**What you will do**
a) From the Kedro forum thread:
(i) Which Kedro version does the poster say they have been missing goodies from?
(ii) What type is given for input_data in catalog.yml?
(iii) What error type appears after the catalog is loaded?
b) Can you output the stretch of the Kedro forum thread from "10/19/2023, 2:33 PM" through "a conf/ folder)"?
c) Can you go on with the Kedro forum thread past its last line?

Starting to mess around with all the goodies I ve been missi Kedro #questions

Starting to mess around with all the goodies I've ...

Iñigo Hidalgo

10/19/2023, 2:33 PM

Starting to mess around with all the goodies I've been missing from kedro 0.18, with a particular focus on interactive jupyter exploration and all the OmegaConf improvements I am trying to get a catalog setup in a flat directory structure (or inside a conf/ folder)

Copy code

my_notebook.ipynb
conf/
  credentials.yml
  catalog.yml

Copy code

#credentials.yml
azure_blob:
  storage_options:
    account_name: ${oc.env:STORAGE_ACCOUNT_ENV_KEY}

Copy code

#catalog.yml
input_data:
  type: polars.GenericDataset
  filepath: az://${oc.env:CONTAINER_NAME_ENV_KEY}
  credentials: azure_blob

Copy code

# notebook
from kedro.config import OmegaConfigLoader
from kedro.io import DataCatalog
conf_loader = OmegaConfigLoader("conf/", base_env="", default_run_env="")

conf_loader["catalog"]

Copy code

UnsupportedInterpolationType: Unsupported interpolation type oc.env
    full_key: filtered_allocation.filepath
    object_type=dict

I seem to be missing this step to enable resolvers https://docs.kedro.org/en/stable/configuration/advanced_configuration.html#how-to-use-resolvers-in-the-omegaconfigloader How would I do this in the interactive "standalone" way? Thanks!

**Dataset**

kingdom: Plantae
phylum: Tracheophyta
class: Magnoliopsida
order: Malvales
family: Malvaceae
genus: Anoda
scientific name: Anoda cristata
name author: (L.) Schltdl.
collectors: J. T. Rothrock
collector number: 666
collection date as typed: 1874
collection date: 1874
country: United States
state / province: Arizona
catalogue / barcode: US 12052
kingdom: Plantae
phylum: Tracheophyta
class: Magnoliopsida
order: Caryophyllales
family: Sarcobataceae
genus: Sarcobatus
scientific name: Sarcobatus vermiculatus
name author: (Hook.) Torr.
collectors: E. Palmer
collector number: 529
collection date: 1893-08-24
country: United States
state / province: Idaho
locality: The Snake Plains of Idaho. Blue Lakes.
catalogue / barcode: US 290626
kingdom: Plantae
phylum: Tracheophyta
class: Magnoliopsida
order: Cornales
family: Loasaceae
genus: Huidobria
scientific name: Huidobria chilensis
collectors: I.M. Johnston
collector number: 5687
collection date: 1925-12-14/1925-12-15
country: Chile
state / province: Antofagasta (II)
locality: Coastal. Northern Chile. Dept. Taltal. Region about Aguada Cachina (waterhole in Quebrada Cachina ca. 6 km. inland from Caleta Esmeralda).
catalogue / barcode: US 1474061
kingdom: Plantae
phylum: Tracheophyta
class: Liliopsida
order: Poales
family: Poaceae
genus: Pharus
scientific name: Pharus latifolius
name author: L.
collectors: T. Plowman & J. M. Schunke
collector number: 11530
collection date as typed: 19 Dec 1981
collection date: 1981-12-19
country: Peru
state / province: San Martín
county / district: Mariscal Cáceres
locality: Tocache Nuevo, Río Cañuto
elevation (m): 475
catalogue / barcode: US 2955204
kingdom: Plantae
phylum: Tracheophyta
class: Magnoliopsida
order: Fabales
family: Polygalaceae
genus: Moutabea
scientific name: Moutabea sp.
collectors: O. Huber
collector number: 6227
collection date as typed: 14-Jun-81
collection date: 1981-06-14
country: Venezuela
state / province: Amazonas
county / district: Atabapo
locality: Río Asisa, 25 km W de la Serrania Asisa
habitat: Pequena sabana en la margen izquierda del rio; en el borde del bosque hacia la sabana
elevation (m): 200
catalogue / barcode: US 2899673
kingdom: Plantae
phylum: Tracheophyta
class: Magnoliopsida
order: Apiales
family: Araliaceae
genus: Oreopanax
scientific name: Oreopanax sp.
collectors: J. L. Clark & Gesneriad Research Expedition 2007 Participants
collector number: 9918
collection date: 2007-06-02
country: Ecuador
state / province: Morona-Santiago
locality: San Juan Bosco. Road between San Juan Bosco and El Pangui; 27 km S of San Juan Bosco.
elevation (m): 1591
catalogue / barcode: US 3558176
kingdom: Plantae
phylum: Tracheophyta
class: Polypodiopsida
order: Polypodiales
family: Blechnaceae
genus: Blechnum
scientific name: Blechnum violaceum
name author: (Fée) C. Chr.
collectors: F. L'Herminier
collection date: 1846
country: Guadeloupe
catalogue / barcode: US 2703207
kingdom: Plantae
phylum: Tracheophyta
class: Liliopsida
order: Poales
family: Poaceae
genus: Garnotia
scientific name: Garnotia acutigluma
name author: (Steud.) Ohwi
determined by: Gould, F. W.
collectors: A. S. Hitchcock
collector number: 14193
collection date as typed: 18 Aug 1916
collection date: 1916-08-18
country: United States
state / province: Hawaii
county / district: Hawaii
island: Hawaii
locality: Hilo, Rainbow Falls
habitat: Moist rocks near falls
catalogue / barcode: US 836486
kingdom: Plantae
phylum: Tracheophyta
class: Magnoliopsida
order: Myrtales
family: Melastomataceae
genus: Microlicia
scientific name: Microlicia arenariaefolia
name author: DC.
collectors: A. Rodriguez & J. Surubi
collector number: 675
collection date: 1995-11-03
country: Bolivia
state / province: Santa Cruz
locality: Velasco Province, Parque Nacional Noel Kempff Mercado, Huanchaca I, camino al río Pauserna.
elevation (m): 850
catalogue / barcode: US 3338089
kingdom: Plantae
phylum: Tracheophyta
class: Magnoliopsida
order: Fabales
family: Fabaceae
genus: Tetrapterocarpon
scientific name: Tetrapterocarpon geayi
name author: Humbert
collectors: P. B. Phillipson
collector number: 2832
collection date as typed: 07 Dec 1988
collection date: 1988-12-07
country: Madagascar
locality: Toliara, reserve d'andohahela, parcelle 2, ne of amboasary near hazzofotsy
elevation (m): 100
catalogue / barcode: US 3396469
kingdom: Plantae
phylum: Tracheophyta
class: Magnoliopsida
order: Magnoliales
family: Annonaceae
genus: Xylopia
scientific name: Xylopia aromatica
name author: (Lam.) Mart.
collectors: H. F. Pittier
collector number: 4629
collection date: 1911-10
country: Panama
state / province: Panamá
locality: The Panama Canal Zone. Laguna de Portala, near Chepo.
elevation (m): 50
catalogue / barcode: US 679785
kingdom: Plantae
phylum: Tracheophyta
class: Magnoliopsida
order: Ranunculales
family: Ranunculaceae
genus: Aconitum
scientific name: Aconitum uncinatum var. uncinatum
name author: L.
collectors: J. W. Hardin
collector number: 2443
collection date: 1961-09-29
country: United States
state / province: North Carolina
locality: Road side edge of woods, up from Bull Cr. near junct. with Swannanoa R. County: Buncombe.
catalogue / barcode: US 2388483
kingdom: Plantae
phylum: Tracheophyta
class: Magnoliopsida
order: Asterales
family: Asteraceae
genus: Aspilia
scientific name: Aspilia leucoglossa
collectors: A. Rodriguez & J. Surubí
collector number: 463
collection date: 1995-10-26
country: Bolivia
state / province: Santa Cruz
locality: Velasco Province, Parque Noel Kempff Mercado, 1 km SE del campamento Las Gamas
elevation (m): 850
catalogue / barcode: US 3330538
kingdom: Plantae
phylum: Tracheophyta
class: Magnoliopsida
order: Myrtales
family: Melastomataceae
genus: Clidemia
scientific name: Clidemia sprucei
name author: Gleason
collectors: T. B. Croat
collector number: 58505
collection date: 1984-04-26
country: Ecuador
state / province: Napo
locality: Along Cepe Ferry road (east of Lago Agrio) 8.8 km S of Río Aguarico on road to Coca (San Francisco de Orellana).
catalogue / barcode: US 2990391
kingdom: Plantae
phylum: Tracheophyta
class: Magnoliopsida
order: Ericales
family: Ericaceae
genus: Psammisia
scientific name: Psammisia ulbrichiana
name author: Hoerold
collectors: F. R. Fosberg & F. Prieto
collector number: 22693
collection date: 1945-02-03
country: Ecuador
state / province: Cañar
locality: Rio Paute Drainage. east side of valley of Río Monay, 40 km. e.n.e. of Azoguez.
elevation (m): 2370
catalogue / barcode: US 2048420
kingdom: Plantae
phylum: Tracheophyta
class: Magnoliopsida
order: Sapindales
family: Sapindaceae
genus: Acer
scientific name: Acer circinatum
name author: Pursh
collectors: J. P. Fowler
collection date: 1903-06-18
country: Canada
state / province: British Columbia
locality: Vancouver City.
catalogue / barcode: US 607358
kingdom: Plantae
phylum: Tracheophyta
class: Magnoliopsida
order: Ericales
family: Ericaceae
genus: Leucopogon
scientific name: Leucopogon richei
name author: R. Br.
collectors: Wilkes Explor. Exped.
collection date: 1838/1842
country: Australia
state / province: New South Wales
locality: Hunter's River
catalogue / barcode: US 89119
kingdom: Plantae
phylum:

**Written answers**
a)
(i) Kedro 0.18
(ii) polars.GenericDataset
(iii) UnsupportedInterpolationType

b)
10/19/2023, 2:33 PM

Starting to mess around with all the goodies I've been missing from kedro 0.18, with a particular focus on interactive jupyter exploration and all the OmegaConf improvements I am trying to get a catalog setup in a flat directory structure (or inside a conf/ folder)

c)
Iñigo Hidalgo

10/19/2023, 2:36 PM

FWIW I've also tried just adding this block

Copy code

CONFIG_LOADER_CLASS = OmegaConfigLoader

CONFIG_LOADER_ARGS = {
    "custom_resolvers": {
        "oc.env": oc.env,
    }
}

before trying to load the config but it didn't make a difference, not surprising since it's meant to go inside settings.py

Iñigo Hidalgo

10/19/2023, 2:40 PM

Got it!

conf_loader = OmegaConfigLoader("conf/", base_env="", default_run_env="", **CONFIG_LOADER_ARGS)

Should've expected that haha

datajoely

10/19/2023, 2:51 PM

what could have we done to make thing clearer on your journey here?

Iñigo Hidalgo

10/19/2023, 2:59 PM

I would say this one's on me, it didn't take me super long to make the inductive leap to actually pass the variable called "config_loader_args" as args to the config loader 😆 I was following this blog by @Amanda (link) which helped me gather all the initial setup arguments, but maybe expanding that blog into a full documentation page where it's more findable could help in the future, since I only knew of its existence from seeing it shared on linkedin. Then the further step into extending with resolvers, custom filepaths for config etc are very well documented in the settings.py paradigm, but expanding that into interactive development could warrant some additional documentation, though a lot of it might be duplicated, and I know there's still quite a lot of discussion about what the canonical recommendation should be for a few of these things.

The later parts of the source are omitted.